Além da falta de estrutura, Covas destacou a necessidade de formação de profissionais altamente capacitados, como engenheiros e técnicos aptos a operar em indústrias biofarmacêuticas modernas. Citando exemplos de países asiáticos como China e Coreia do Sul, ele reforça que o desenvolvimento tecnológico passa por investir primeiro nas pessoas, para só então viabilizar a construção de fábricas locais com autonomia.
Reflexos da pandemia e enfrentamento do movimento antivacinas
Ao relembrar o papel decisivo do Butantan durante a pandemia de Covid-19, Covas lamentou que o impulso inicial, com a chegada da Coronavac ao Brasil, não tenha se convertido em uma plataforma nacional definitiva de imunizantes. Ele criticou ainda o fortalecimento do movimento antivacinas, que, segundo ele, dificulta a adesão da população e prejudica a cobertura vacinal em todo o país.
Outro ponto sensível é a descontinuação de políticas públicas após o arrefecimento da pandemia. Mesmo com exemplos positivos de colaboração internacional, como as parcerias com a Fundação Oswaldo Cruz e negociações de transferência de tecnologia, Covas aponta que iniciativas promissoras acabaram não avançando – inclusive por escolhas políticas e perda de continuidade em compras governamentais.

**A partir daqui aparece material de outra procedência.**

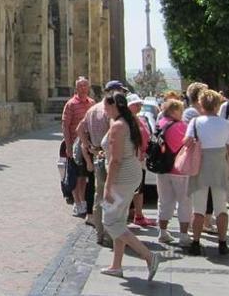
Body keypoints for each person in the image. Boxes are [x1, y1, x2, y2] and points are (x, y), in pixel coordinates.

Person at [99, 93, 162, 280]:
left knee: (109, 221)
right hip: (130, 175)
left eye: (106, 107)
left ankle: (149, 256)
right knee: (119, 221)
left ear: (114, 106)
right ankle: (116, 265)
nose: (104, 110)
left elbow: (116, 160)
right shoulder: (125, 122)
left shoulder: (119, 126)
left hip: (122, 179)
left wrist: (108, 187)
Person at [183, 89, 229, 256]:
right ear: (217, 105)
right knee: (221, 209)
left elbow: (186, 142)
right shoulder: (225, 124)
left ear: (201, 104)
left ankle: (196, 242)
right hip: (220, 166)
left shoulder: (195, 122)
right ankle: (222, 243)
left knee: (198, 209)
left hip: (200, 166)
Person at [77, 80, 123, 245]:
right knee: (111, 196)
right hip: (109, 157)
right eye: (119, 91)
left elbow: (79, 130)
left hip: (97, 156)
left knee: (99, 195)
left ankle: (99, 233)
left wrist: (90, 147)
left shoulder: (92, 109)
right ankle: (111, 233)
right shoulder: (110, 112)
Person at [154, 99, 193, 247]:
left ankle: (162, 232)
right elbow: (189, 145)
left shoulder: (160, 123)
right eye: (180, 110)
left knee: (164, 201)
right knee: (184, 201)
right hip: (179, 169)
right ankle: (183, 236)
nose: (182, 113)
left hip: (162, 167)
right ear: (174, 111)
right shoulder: (182, 126)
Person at [62, 77, 95, 217]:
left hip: (87, 145)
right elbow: (65, 126)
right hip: (75, 146)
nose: (83, 88)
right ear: (76, 88)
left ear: (88, 87)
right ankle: (77, 202)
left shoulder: (92, 103)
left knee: (83, 176)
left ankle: (81, 201)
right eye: (80, 86)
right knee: (75, 176)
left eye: (85, 85)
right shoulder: (70, 104)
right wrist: (68, 147)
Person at [126, 93, 155, 228]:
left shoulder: (139, 119)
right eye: (136, 105)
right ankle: (132, 215)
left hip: (140, 158)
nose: (139, 107)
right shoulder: (126, 121)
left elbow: (147, 136)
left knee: (139, 188)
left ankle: (138, 214)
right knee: (133, 188)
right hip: (132, 158)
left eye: (140, 104)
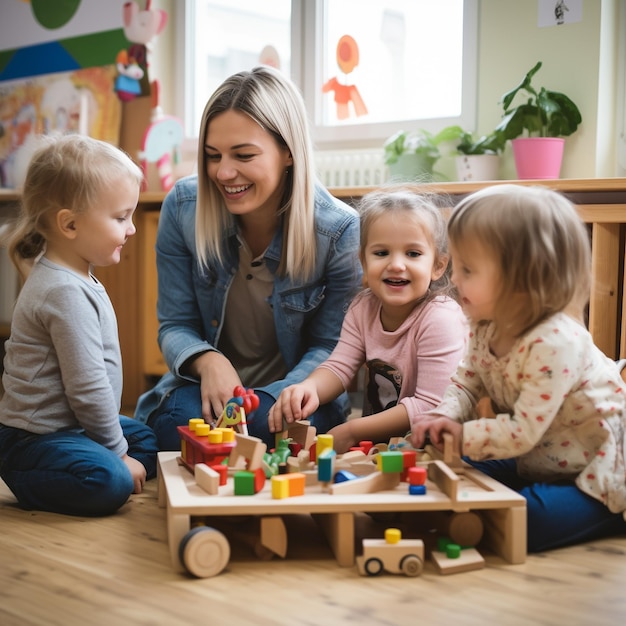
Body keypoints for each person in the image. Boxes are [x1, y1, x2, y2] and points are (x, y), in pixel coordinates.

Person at [134, 65, 363, 450]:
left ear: (288, 152)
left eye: (243, 155)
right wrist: (209, 363)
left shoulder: (340, 231)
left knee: (260, 428)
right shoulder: (182, 207)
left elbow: (331, 348)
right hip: (206, 393)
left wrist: (282, 396)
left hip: (295, 393)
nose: (223, 172)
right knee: (175, 421)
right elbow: (174, 325)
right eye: (212, 155)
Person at [411, 184, 626, 552]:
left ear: (523, 280)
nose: (454, 279)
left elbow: (522, 431)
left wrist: (463, 435)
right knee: (444, 466)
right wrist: (442, 418)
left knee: (526, 523)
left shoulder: (555, 342)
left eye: (467, 269)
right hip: (537, 456)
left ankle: (607, 511)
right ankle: (481, 507)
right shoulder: (486, 325)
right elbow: (465, 384)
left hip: (593, 469)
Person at [0, 134, 159, 517]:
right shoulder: (63, 292)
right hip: (33, 438)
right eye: (121, 218)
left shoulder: (75, 276)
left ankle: (96, 457)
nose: (132, 228)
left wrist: (121, 445)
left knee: (150, 442)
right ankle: (25, 477)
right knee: (111, 481)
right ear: (70, 225)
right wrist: (119, 454)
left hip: (73, 426)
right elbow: (87, 390)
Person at [269, 188, 467, 453]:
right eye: (381, 253)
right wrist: (308, 387)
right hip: (381, 447)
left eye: (413, 254)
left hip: (437, 448)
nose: (396, 265)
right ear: (362, 260)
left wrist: (352, 431)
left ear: (438, 266)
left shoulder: (440, 318)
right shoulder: (363, 306)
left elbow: (430, 406)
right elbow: (340, 366)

Autonomia científica ainda distante
O ex-diretor do Butantan ressaltou que o Brasil ocupa posição de destaque em produção acadêmica, mas ainda engatinha quanto à capacidade de converter conhecimento científico em inovação produtiva. Atualmente, o país encontra-se na 13ª colocação mundial em artigos científicos, porém apenas no 52º lugar em capacidade de inovação, o que reflete o distanciamento entre pesquisa e aplicação industrial com impacto direto na saúde pública.
Covas conclui que, apesar da disposição internacional para investir no Brasil, a mudança efetiva depende de políticas públicas contínuas, treinamento técnico, fortalecimento institucional e superação do negacionismo científico. Para ele, enfrentar esses desafios é fundamental para garantir a autonomia e a segurança da população em futuras crises sanitárias.